Europe’s Ambitious Parochialism
The idea that the European Union can save itself and emerge from the COVID-19 crisis while the rest of the world flounders will quickly be proved wrong. Even for wealthy regions like Europe, any plausible vision of a sustainable post-pandemic future necessarily requires international solidarity.
NEW DELHI – The European Union has changed its economic policy for the better by agreeing on a €1.8 trillion ($2.2 trillion) post-pandemic stimulus plan to be financed directly through the EU budget. In particular, more than half of the package – which comprises the EU’s long-term budget and the €750 billion Next Generation EU recovery fund – is earmarked for forward-looking public spending.
The plan is bold and impressive. There will be support for research and innovation via the Horizon Europe program, and for climate and digital transitions through the Just Transition Fund and the Digital Europe Program, respectively. The package will also establish a new health program, EU4Health, and a Recovery and Resilience Facility to disburse most of the Next Generation EU funds. And a hefty sum will be allocated to social protection, including income support for workers and the unemployed.
+--
Things to do -
1. In the article on the EU stimulus plan, which body will disburse most of the Next Generation EU funds?
2. Continue the article on the EU stimulus plan from its final sentence.

Recorded data -
+--
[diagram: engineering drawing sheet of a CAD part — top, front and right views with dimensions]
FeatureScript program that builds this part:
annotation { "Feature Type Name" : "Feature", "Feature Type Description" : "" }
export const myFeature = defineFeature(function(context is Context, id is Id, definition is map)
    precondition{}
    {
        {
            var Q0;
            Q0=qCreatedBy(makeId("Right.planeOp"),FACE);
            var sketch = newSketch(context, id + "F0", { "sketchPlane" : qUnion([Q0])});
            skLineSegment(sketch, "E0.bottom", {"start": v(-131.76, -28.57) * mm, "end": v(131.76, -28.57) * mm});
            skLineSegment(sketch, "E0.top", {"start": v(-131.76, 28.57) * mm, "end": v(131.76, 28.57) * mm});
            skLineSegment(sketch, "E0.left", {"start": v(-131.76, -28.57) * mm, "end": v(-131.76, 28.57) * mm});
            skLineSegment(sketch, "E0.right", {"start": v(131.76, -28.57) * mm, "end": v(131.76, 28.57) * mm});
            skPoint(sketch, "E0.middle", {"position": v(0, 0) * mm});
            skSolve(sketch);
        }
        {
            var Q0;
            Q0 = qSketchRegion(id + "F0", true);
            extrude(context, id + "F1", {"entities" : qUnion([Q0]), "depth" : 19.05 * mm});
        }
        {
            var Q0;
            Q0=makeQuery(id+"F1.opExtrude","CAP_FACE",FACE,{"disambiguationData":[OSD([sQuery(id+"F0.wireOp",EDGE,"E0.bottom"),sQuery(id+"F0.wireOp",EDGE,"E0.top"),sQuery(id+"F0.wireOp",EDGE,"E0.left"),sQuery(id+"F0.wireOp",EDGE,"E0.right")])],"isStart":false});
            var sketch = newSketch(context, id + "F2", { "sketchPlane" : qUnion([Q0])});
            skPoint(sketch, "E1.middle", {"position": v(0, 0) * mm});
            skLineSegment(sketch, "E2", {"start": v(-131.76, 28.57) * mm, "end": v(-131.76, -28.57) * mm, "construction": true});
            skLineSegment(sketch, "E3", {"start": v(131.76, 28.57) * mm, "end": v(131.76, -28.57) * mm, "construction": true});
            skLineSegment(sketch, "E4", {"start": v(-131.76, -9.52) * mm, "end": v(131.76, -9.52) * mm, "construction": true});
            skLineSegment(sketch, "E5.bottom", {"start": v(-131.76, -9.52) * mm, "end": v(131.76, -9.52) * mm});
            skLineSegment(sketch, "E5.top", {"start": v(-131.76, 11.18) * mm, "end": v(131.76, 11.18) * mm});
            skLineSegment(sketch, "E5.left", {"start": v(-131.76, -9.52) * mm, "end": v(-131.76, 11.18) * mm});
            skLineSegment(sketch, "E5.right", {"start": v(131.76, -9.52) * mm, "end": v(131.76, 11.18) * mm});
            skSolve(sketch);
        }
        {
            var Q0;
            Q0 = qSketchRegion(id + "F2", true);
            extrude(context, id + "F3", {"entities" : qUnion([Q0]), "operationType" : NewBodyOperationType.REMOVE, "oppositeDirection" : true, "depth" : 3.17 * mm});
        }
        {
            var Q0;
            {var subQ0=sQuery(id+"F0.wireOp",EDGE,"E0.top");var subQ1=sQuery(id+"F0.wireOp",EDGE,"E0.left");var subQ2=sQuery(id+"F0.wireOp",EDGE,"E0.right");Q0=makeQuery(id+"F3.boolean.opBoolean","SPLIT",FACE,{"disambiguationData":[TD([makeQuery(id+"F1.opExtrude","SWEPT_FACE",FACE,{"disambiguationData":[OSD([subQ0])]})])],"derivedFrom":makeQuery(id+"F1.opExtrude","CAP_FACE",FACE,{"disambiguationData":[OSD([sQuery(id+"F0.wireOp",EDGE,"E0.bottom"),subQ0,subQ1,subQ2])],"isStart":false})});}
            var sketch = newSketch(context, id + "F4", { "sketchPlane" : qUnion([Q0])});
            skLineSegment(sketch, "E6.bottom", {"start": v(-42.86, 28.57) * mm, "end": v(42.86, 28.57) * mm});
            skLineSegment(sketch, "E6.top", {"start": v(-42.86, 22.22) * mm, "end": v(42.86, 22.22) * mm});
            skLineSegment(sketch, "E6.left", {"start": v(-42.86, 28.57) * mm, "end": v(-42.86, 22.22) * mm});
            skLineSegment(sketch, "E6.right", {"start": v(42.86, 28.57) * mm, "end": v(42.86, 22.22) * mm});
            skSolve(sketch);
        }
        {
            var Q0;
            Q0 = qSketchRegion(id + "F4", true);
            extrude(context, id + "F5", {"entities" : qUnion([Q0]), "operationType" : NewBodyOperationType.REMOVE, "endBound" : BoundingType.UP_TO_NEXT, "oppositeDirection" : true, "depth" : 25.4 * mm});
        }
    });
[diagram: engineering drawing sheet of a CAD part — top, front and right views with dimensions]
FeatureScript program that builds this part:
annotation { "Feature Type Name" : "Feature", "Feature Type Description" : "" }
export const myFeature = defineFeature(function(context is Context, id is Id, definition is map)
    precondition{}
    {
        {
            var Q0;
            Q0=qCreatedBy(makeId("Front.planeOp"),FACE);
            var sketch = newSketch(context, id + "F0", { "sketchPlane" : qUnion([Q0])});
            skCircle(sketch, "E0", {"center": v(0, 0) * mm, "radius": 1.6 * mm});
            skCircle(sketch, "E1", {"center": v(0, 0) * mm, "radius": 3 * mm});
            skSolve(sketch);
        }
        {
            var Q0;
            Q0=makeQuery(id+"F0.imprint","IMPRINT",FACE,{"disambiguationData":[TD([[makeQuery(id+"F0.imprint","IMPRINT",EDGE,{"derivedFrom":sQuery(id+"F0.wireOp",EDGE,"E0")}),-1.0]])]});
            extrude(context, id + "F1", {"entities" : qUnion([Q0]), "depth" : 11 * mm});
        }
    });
+--
Answer list -
1. A Recovery and Resilience Facility.

2.
Such a policy shift is surely to be welcomed, because it lays the foundations for a more viable economic union. But in a fundamental sense, European leaders – much like their US counterparts – still don’t get it. Just as the stimulus measures announced by US President Joe Biden’s new administration are predominantly aimed at the US economy, the EU package expresses solidarity within Europe, with little concern for the rest of the world.